Free Online Dating

Modern Day Love: Should Men Pay on a Date?

Man Paying on First Date

Modern Day Love: Should Men Pay on a Date?

Should Men Pay on a Date? Research from Chapman University, based on data collected from over 17,000 singles responding to an NBC poll, has shown men and women feel conflicted over who should pay for a date.

Most Men Pay For Dates

According to the study, 84% of men said they paid for most dating expenses, showing that traditional gender roles are alive and well in the 21st century. Strangely, in the same survey, only 58% of women said that men paid for most bills, indicating a large gap in perception about who is paying for what.

Secretly Men Want Women To Pay

However, despite their apparent outward generosity, 64% of men believed the woman should contribute, and 44% said they would stop seeing a woman who never offered to pay her way on a date.

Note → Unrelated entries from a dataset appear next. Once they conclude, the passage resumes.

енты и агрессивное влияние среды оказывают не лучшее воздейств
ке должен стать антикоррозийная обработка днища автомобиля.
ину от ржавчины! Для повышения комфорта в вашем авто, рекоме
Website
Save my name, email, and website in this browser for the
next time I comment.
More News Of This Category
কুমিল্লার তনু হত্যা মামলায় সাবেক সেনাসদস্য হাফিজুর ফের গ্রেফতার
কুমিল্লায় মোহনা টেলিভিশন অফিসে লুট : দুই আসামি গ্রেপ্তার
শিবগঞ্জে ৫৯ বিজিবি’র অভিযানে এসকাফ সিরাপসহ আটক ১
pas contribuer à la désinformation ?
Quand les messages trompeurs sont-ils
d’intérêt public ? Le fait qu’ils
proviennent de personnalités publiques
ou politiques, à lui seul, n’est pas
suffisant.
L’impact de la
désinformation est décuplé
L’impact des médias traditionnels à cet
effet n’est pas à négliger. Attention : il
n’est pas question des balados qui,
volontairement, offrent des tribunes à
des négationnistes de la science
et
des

But Men Feel Guilty If They Accept The Woman’s Contribution

Men expect to pay for the date, but would like the woman to offer a contribution. What could be confusing about that? Except that 76% of men say they would feel guilty accepting the woman’s contribution. So not offering to contribute on the date is a bad move, but forcing a contribution into his hand is also likely to lead to awkwardness.

Women Offer To Pay When They Don’t Want To

As if the etiquette surrounding date-funding wasn’t complicated enough, 54% of women offer to pay, but nearly as many would be secretly hoping this offer is turned down and would be put off a man who expected a woman to pay for the date.

Advice For Men

If costly first dates are financially crippling you, speak up, otherwise you’ll waste the whole first date silently seething with resentment at the prospect of paying for yet another bill. This is not the right frame of mind for finding love.

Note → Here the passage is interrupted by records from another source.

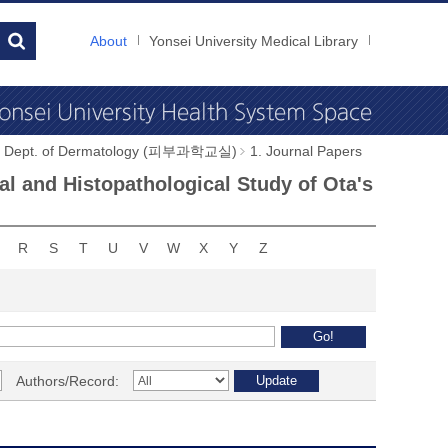
About
Yonsei University Medical Library
Dept. of Dermatology (피부과학교실)
1. Journal Papers
cal and Histopathological Study of Ota's
R
S
T
U
V
W
X
Y
Z
Authors/Record:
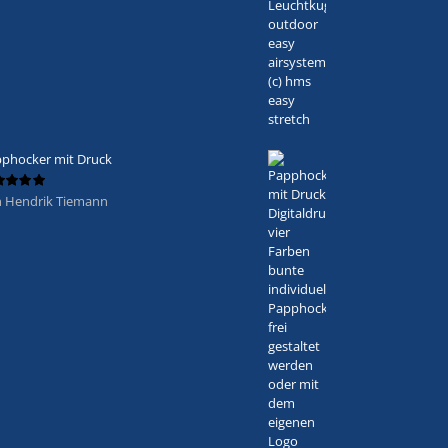
phocker mit Druck
 Hendrik Tiemann
ertet
5
von 5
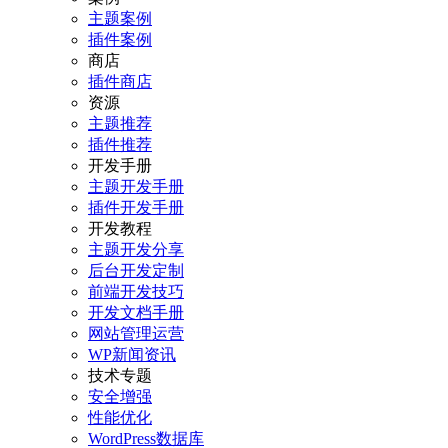
主题案例
插件案例
商店
插件商店
资源
主题推荐
插件推荐
开发手册
主题开发手册
插件开发手册
开发教程
主题开发分享
后台开发定制
前端开发技巧
开发文档手册
网站管理运营
WP新闻资讯
技术专题
安全增强
性能优化
WordPress数据库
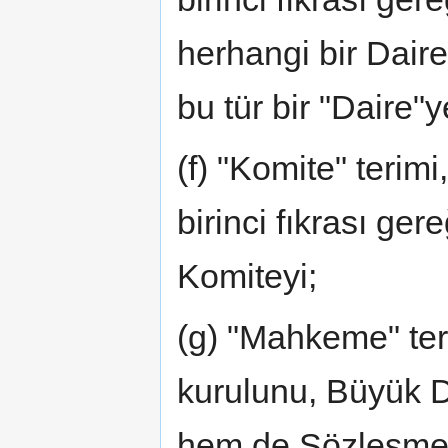
herhangi bir Dair
bu tür bir "Daire"
(f) "Komite" teri
birinci fıkrası ger
Komiteyi;
(g) "Mahkeme" te
kurulunu, Büyük Da
hem de Sözleşme'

Splitting a restaurant bill 50:50 can seem very formal and lead to unsatisfactory comparisons about who drank what and how many courses you each had. Try to find a more relaxed way of dividing expenses. For example, if you go to the cinema, then for dinner, tell your date to book the tickets and in return you’ll buy her dinner.

Alternatively, draw up a list of fun, romantic but inexpensive first dates. Taking someone out to dinner can be saved for the second date, when you are more confident about your compatibility.

Advice For Women

Chivalry is an attractive quality in a man, but before you accept yet another free night out, think about it from a man’s perspective. How many dates have you been on? If you had to pay for them all yourself, how much would that have cost you? Is it fair for the men to keep footing the bill for finding love?

When making a financial contribution to the date, you need to be fairly insistent. A half-hearted ‘would you like to split the bill?’ is likely to be met with a ‘no’ which actually means ‘yes, I would love to split the bill, but I can clearly see you expect me to pay for all of it, so no thanks’. Instead, look at the bill, decide how much you want to chip in (50% or whatever you ordered) and put the money on the table. Don’t offer to pay for all of the bill, unless this is a second date and he paid for the first date.

Plan Ahead

Plan ahead to avoid ending a date on an awkward bill-paying conversation. Agree in advance how the bill we be split, with a casual comment such as ‘you buy the food, and I’ll get the drinks’. It’s better to agree who’s paying for what before you meet, otherwise the question of money will be needling away at both of you for the whole duration of the date.

And be sympathetic to each other’s positions. You probably both feel a little awkward about the bill-splitting, so try not to draw conclusions based on who pays for what.